Data listing >>
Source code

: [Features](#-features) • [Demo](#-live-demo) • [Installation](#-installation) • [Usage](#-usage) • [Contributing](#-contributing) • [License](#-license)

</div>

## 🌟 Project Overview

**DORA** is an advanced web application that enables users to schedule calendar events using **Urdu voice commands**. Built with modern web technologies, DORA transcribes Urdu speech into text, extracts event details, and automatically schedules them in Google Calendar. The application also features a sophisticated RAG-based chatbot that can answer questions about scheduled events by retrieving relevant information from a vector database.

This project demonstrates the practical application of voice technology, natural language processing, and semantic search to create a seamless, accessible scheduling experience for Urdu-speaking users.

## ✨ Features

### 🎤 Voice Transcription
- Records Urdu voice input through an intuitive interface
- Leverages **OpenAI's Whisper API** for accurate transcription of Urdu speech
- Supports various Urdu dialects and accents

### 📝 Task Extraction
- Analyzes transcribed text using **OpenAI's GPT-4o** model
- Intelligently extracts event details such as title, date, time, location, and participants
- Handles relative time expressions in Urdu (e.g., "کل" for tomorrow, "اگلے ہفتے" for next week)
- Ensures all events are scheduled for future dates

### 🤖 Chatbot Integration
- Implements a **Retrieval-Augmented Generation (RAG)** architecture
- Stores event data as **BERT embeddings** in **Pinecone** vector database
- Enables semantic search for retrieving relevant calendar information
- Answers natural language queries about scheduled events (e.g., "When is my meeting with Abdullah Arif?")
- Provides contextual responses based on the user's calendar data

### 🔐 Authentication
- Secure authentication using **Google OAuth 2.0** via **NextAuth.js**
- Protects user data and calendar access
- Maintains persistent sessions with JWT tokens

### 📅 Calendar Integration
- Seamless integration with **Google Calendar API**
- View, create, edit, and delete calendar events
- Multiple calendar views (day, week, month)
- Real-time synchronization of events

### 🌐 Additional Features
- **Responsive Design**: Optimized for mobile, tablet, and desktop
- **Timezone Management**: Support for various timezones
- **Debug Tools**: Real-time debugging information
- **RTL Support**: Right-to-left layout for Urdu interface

Written task >>
Would you give the material above again, complete and exact?

Exercise result >>
Source code

: [Features](#-features) • [Demo](#-live-demo) • [Installation](#-installation) • [Usage](#-usage) • [Contributing](#-contributing) • [License](#-license)

</div>

## 🌟 Project Overview

**DORA** is an advanced web application that enables users to schedule calendar events using **Urdu voice commands**. Built with modern web technologies, DORA transcribes Urdu speech into text, extracts event details, and automatically schedules them in Google Calendar. The application also features a sophisticated RAG-based chatbot that can answer questions about scheduled events by retrieving relevant information from a vector database.

This project demonstrates the practical application of voice technology, natural language processing, and semantic search to create a seamless, accessible scheduling experience for Urdu-speaking users.

## ✨ Features

### 🎤 Voice Transcription
- Records Urdu voice input through an intuitive interface
- Leverages **OpenAI's Whisper API** for accurate transcription of Urdu speech
- Supports various Urdu dialects and accents

### 📝 Task Extraction
- Analyzes transcribed text using **OpenAI's GPT-4o** model
- Intelligently extracts event details such as title, date, time, location, and participants
- Handles relative time expressions in Urdu (e.g., "کل" for tomorrow, "اگلے ہفتے" for next week)
- Ensures all events are scheduled for future dates

### 🤖 Chatbot Integration
- Implements a **Retrieval-Augmented Generation (RAG)** architecture
- Stores event data as **BERT embeddings** in **Pinecone** vector database
- Enables semantic search for retrieving relevant calendar information
- Answers natural language queries about scheduled events (e.g., "When is my meeting with Abdullah Arif?")
- Provides contextual responses based on the user's calendar data

### 🔐 Authentication
- Secure authentication using **Google OAuth 2.0** via **NextAuth.js**
- Protects user data and calendar access
- Maintains persistent sessions with JWT tokens

### 📅 Calendar Integration
- Seamless integration with **Google Calendar API**
- View, create, edit, and delete calendar events
- Multiple calendar views (day, week, month)
- Real-time synchronization of events

### 🌐 Additional Features
- **Responsive Design**: Optimized for mobile, tablet, and desktop
- **Timezone Management**: Support for various timezones
- **Debug Tools**: Real-time debugging information
- **RTL Support**: Right-to-left layout for Urdu interface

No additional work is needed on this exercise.